• **Task requirements**: Locate every line in the data below that contains the word "typed" and copy each of those lines.

• **Information supplied**:
╭──

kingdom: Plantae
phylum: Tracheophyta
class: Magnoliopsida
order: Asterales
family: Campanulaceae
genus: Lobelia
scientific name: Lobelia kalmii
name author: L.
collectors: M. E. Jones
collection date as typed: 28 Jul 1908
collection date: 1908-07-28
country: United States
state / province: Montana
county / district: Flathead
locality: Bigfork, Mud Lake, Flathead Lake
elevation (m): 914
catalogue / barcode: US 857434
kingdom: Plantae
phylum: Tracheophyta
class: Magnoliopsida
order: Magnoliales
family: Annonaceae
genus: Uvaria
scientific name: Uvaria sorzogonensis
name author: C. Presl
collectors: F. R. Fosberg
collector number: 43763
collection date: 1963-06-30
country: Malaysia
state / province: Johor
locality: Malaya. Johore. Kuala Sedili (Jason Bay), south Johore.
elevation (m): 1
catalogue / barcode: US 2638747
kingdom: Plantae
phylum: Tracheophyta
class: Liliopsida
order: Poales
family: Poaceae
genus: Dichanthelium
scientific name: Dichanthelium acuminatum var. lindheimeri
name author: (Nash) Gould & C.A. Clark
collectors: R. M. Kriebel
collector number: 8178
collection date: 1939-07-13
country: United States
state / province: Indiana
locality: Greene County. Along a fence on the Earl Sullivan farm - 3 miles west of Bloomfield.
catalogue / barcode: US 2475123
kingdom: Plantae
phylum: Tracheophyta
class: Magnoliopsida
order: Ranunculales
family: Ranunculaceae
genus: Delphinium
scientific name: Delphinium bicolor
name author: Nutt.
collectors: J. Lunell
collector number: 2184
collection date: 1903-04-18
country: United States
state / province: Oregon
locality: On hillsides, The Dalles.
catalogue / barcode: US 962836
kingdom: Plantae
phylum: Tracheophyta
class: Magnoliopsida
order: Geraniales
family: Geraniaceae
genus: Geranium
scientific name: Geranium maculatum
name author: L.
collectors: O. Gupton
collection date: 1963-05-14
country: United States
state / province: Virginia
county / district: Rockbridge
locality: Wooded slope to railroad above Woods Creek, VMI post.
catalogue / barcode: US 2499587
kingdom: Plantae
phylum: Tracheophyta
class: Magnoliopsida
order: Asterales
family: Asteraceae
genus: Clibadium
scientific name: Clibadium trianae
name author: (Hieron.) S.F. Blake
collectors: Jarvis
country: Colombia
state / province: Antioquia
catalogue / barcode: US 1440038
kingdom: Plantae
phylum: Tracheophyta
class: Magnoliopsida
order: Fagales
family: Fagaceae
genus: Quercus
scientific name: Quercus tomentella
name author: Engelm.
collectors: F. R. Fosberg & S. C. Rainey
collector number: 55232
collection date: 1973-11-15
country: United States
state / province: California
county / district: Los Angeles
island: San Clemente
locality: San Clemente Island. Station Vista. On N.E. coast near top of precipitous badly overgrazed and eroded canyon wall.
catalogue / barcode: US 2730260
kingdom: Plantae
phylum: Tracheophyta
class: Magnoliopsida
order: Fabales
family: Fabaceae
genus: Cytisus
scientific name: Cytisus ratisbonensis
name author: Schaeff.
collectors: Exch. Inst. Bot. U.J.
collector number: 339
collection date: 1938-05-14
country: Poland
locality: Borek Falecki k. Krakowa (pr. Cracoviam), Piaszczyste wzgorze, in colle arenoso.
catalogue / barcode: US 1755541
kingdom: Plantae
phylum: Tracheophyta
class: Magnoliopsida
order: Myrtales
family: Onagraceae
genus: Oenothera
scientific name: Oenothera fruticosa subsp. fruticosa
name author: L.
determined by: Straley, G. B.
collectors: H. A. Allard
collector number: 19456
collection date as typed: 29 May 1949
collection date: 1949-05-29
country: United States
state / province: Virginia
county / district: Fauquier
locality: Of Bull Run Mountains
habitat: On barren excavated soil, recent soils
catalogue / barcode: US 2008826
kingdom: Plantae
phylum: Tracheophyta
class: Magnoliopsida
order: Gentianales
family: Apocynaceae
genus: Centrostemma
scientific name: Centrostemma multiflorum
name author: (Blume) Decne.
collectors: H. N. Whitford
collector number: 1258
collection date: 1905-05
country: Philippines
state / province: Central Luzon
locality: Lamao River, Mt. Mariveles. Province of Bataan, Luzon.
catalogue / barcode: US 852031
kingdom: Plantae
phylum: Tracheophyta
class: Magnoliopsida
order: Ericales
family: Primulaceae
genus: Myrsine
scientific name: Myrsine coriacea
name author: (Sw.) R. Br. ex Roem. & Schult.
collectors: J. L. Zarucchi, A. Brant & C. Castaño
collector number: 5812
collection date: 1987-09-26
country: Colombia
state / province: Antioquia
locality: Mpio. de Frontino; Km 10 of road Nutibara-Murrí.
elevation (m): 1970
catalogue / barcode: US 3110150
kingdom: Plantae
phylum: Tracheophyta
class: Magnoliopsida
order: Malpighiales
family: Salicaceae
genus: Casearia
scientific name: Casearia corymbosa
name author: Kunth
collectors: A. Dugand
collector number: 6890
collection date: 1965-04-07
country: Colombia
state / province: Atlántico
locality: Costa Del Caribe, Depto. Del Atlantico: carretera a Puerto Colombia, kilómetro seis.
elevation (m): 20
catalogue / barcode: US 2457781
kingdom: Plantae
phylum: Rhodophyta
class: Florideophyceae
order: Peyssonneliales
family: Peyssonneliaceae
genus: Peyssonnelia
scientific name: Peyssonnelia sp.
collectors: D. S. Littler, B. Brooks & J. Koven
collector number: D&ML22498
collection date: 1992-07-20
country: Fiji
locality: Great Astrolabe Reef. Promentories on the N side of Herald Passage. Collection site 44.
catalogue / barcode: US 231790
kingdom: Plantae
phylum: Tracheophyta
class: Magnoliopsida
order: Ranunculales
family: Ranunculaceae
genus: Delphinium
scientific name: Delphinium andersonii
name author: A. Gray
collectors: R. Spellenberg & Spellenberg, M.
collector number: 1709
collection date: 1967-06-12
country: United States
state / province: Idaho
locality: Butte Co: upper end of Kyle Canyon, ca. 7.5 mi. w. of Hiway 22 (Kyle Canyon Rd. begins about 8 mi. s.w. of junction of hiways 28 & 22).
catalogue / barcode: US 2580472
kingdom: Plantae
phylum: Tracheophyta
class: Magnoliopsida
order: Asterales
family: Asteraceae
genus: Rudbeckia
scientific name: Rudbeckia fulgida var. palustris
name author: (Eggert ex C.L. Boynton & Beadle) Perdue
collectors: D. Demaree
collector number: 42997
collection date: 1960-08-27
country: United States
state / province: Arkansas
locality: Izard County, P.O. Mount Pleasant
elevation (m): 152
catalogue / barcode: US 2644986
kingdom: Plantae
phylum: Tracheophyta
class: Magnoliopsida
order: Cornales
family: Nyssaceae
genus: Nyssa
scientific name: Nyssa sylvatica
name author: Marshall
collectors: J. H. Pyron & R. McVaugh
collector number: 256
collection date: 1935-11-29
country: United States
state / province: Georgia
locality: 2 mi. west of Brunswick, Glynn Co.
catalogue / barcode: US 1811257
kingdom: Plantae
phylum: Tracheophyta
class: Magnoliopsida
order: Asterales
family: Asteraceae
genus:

╰──

• **Right answer**:
collection date as typed: 28 Jul 1908
collection date as typed: 29 May 1949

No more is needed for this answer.